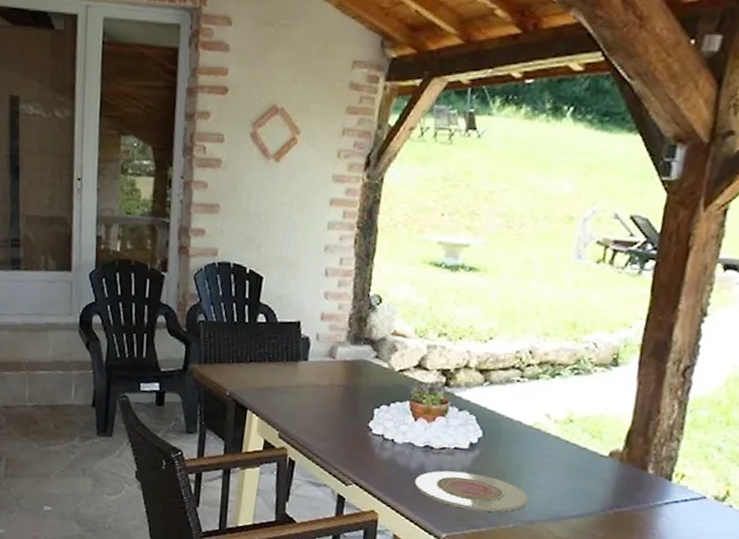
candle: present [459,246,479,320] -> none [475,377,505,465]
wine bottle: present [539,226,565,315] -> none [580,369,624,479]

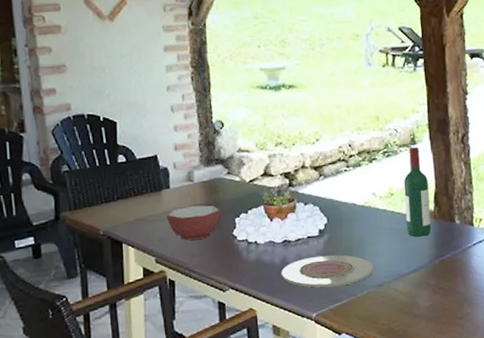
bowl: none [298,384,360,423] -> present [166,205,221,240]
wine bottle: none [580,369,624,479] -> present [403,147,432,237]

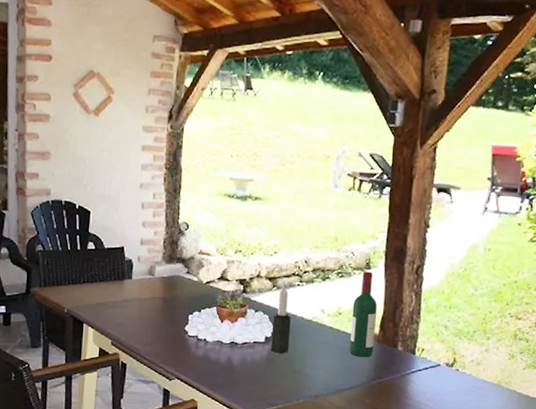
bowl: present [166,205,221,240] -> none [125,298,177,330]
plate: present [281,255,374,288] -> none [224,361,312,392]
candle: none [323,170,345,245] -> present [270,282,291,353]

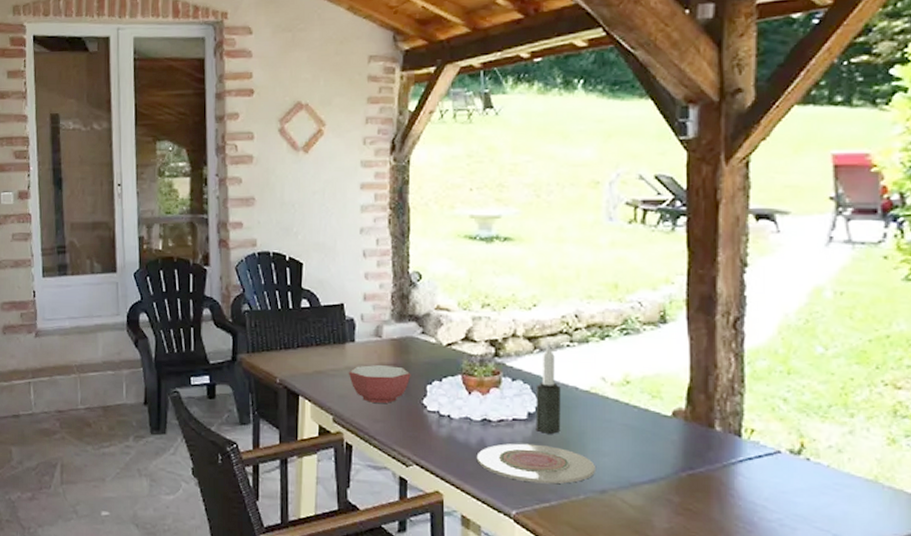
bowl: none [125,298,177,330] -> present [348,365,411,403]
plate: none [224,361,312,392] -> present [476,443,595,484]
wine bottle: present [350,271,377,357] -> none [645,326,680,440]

******

In the entries above, find the line containing "plate: present [281,255,374,288]", then please retype it and every line after it through the last, exactly as written, omitting pictures.

plate: present [281,255,374,288] -> none [224,361,312,392]
candle: none [323,170,345,245] -> present [270,282,291,353]

bowl: none [125,298,177,330] -> present [348,365,411,403]
plate: none [224,361,312,392] -> present [476,443,595,484]
wine bottle: present [350,271,377,357] -> none [645,326,680,440]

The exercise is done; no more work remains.